Monster Planet(55)



'Yeah,' she said. 'It was great. Listen.' She shoved the tooth into her back pocket, not knowing what else to do with it. 'I'm a little tired. I think I'm going to back to, you know, the others. Get some sleep.'

'I'll be here when you wake up.' He smiled. 'I don't get to rest, pumpkin. I don't even get to sleep anymore.'

She put her hands on his cheeks, leaned forward until their foreheads were touching. She couldn't quite bring herself to kiss his rotting lips.

'It's going to be okay,' he said, and she wanted to sag into those words. She wanted to curl up in them and let everything go right for a while. Then she realized he wasn't talking to her. He was addressing himself. 'Now that you're here, everything's going to be okay. So where's Ayaan?' he asked.

She closed her eyes because she didn't want to look at him while she lied to him. 'Back in Somalia. She's fine, doing great, actually. She sent me to check up on Marisol, see if Governors Island was still thriving.'

'Oh. Is it?

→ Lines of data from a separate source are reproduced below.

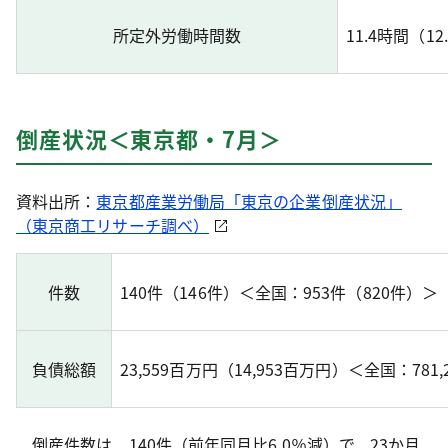
所定外労働時間数
11.4時間（1
倒産状況＜東京都・7月＞
資料出所：
東京都産業労働局「東京の企業倒産状況」
（東京商工リサーチ調べ）
件数
140件（146件）＜全国：953件（820件）＞
負債総額
23,559百万円（14,953百万円）＜全国：781
倒産件数は、140件（前年同月比6.0％減）で、23か月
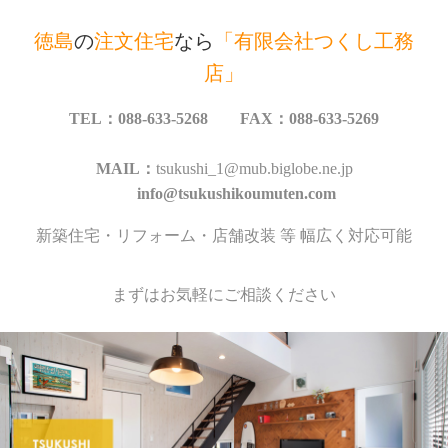
徳島
の
注文住宅
なら
「有限会社つくし工務
店」
TEL：088-633-5268 FAX：088-633-5269
MAIL：
tsukushi_1@mub.biglobe.ne.jp
info@tsukushikoumuten.com
新築住宅・リフォーム・店舗改装 等 幅広く対応可能
まずはお気軽にご相談ください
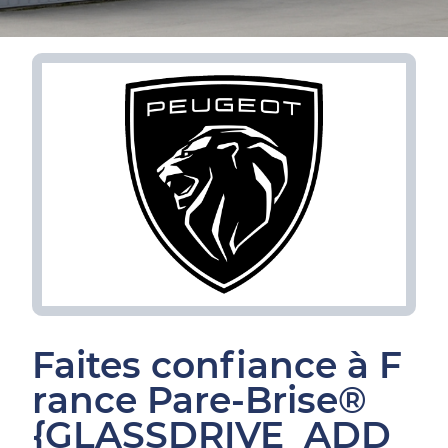
Faites confiance à F
rance Pare-Brise®
{GLASSDRIVE_ADD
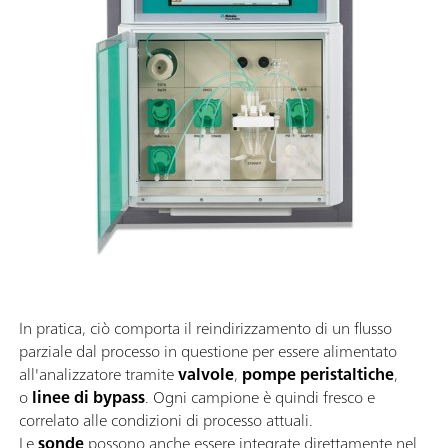
In pratica, ciò comporta il reindirizzamento di un flusso
parziale dal processo in questione per essere alimentato
all'analizzatore tramite
valvole
,
pompe peristaltiche
,
o
linee di bypass
. Ogni campione è quindi fresco e
correlato alle condizioni di processo attuali.
Le
sonde
possono anche essere integrate direttamente nel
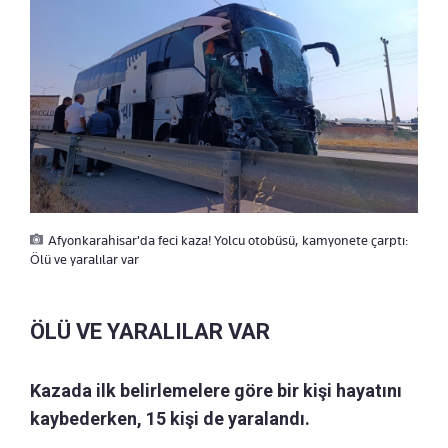
Afyonkarahisar'da feci kaza! Yolcu otobüsü, kamyonete çarptı:
Ölü ve yaralılar var
ÖLÜ VE YARALILAR VAR
Kazada ilk belirlemelere göre bir kişi hayatını
kaybederken, 15 kişi de yaralandı.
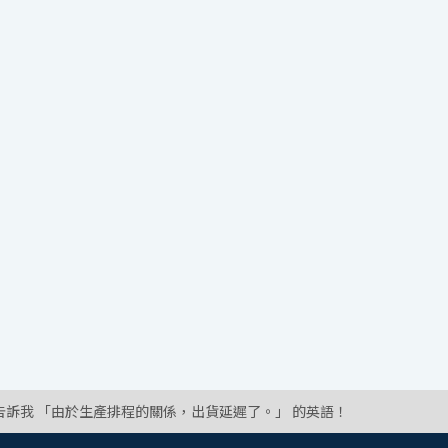
告訴我 「由於生產排程的關係，出貨延遲了。」 的英語！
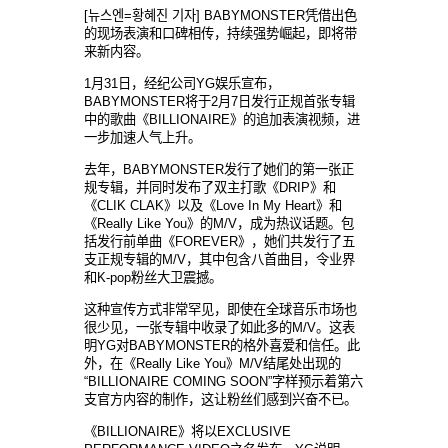
[뉴스엔=황혜진 기자] BABYMONSTER凭借出色
的现场表演和口碑相传，持续强势崛起，即将带
来新内容。
1月31日，经纪公司YG娱乐宣布，
BABYMONSTER将于2月7日发行正规首张专辑
中的歌曲《BILLIONAIRE》的追加表演视频，进
一步加速人气上升。
去年，BABYMONSTER发行了她们的第一张正
规专辑，并同时发布了双主打歌《DRIP》和
《CLIK CLAK》以及《Love In My Heart》和
《Really Like You》的M/V，成为热议话题。包
括发行前单曲《FOREVER》，她们共发行了五
支正规专辑的M/V，其中包含八首曲目，令业界
和K-pop粉丝大卫震撼。
这种宣传方式非常罕见，即使在全球音乐市场也
很少见，一张专辑中收录了如此多的M/V。这表
明YG对BABYMONSTER的格外喜爱和信任。此
外，在《Really Like You》M/V结尾处出现的
“BILLIONAIRE COMING SOON”字样预示着第六
支官方内容的制作，这让粉丝们感到兴奋不已。
《BILLIONAIRE》将以EXCLUSIVE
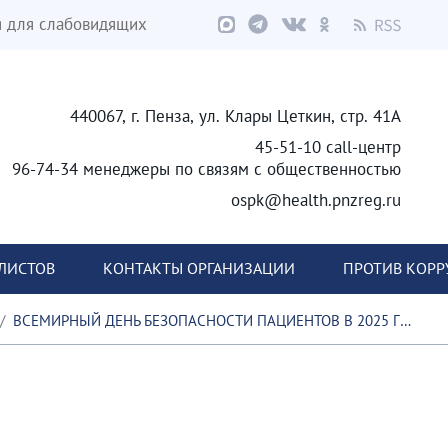
я для слабовидящих
440067, г. Пенза, ул. Клары Цеткин, стр. 41А
45-51-10 call-центр
96-74-34 менеджеры по связям с общественностью
ospk@health.pnzreg.ru
ЛИСТОВ
КОНТАКТЫ ОРГАНИЗАЦИИ
ПРОТИВ КОР
ВСЕМИРНЫЙ ДЕНЬ БЕЗОПАСНОСТИ ПАЦИЕНТОВ В 2025 ГОДУ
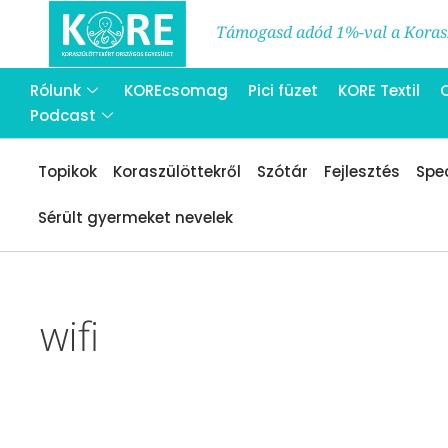
Támogasd adód 1%-val a Korasz
Rólunk
KOREcsomag
Pici füzet
KORE Textil
Podcast
Topikok
Koraszülöttekről
Szótár
Fejlesztés
Spec
Sérült gyermeket nevelek
wifi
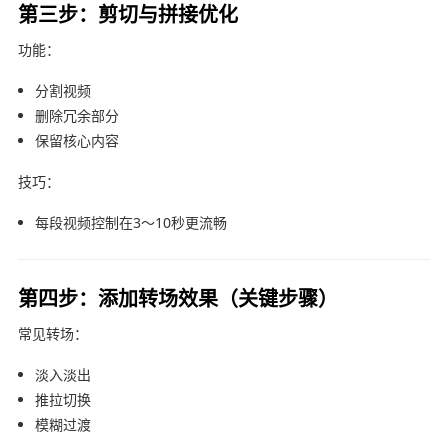
第三步：剪切与拼接优化
功能：
分割视频
删除冗余部分
保留核心内容
技巧：
每段视频控制在3～10秒更流畅
第四步：添加转场效果（关键步骤）
常见转场：
淡入淡出
推拉切换
模糊过渡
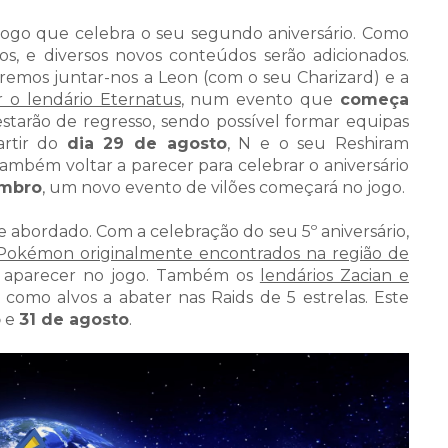
 jogo que celebra o seu segundo aniversário. Como
os, e diversos novos conteúdos serão adicionados.
emos juntar-nos a Leon (com o seu Charizard) e a
r o lendário Eternatus
, num evento que
começa
 estarão de regresso, sendo possível formar equipas
artir do
dia 29 de agosto
, N e o seu Reshiram
também voltar a parecer para celebrar o aniversário
embro
, um novo evento de vilões começará no jogo.
e abordado. Com a celebração do seu 5º aniversário,
Pokémon originalmente encontrados na região de
a aparecer no jogo. Também os
lendários Zacian e
omo alvos a abater nas Raids de 5 estrelas. Este
o
e
31 de agosto
.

I don't get out much.'

She nodded. 'It's doing great.' Such a ludicrous idea'that anyone would launch such a dangerous expedition just to see how old friends were getting along'didn't seem to strike him as odd at all.

She left him in the tower with Gary and the mummies, unsure when she would come back. Jack had said to look for help, but what could one dried-up old lich and a skull with insect legs do against the Tsarevich? She wondered about what to do next as she headed back down the causeway and onto the Island. She noticed something strange about the buildings on the north side of the island, those that faced Manhattan, but she couldn't remember what they had looked like when she went in.

Dark stains seemed to creep across their facades. Patches of a very light green had grown in circular patterns on the bricks'lichens, she thought, like you would see on very old tombstones. The dark stains were moss or mold or mildew or something. Come to think of it she didn't believe the buildings had looked like that when she entered the ventilation tower.

Strange. And Ayaan had taught her never to ignore the strange. She scratched a sudden itch in her left armpit and pondered what to do next.

She made her way toward Building 109, the Island's former welcome center where she was supposed to sleep that night, keeping one eye on the water. She half expected an army of ghouls to come dribbling up out of the harbor. When Marisol's sickly little son Jackie grabbed her from behind she automatically reached for her pistol. She stopped herself in time, because she'd had proper training in who and whom not to shoot.

'What's up?' she said, and tousled Jackie's hair. It took her a second to realize something was wrong. He coughed and a cloud of black spores erupted from his throat. His skin looked patchy and even fuzzy in places. She grabbed his chin, trying to discover if he was choking, and her hand came away covered in musty-smelling powder.

The itch in her armpit got a lot worse, all of a sudden.





Monster Planet





Chapter Ten


'Stay away from the edge,' Marisol said, never taking the field glasses from her eyes.

Sarah danced backwards, away from the crumbling bricks at the top of the six-story dormitory building. Not the safest place on the island but it had the best view of the skeletal city across the channel. The building had been officer's quarters once but now it was about to fall down. The thick coating of white mildew like a coating of frost on the side of a leaky refrigerator was taking its toll, eating into the bricks on one side, chemically dissolving the mortar between them.

'I can't recognize half the buildings over there. Have you ever seen anything like this? No, nobody has. The Battery's turned green again. The dead ate every growing thing there was over there but now... Jesus, look at those shrubs'they must be fifteen feet high.' Marisol pivoted in place and adjusted her focus.

Not just Battery Park, Sarah saw, but the entire tip of lower Manhattan had transformed overnight into a deep and dark forest. Trees crowded the broad streets, their roots overturning the rusted soft shapes of abandoned cars. The sides of buildings were verdant with moss or dark with fungal growth. Flowers in a dozen different colors sprouted from broken windows and vines dangled from straining balconies.

Behind them, curled in a folding deck chair, little Jackie hacked up another lungful of spores. It was dangerous on top of the dormitory building but Marisol wouldn't let him out of her sight. She lowered the binoculars and looked at her son for a moment, perhaps assessing his condition. He wasn't getting any better.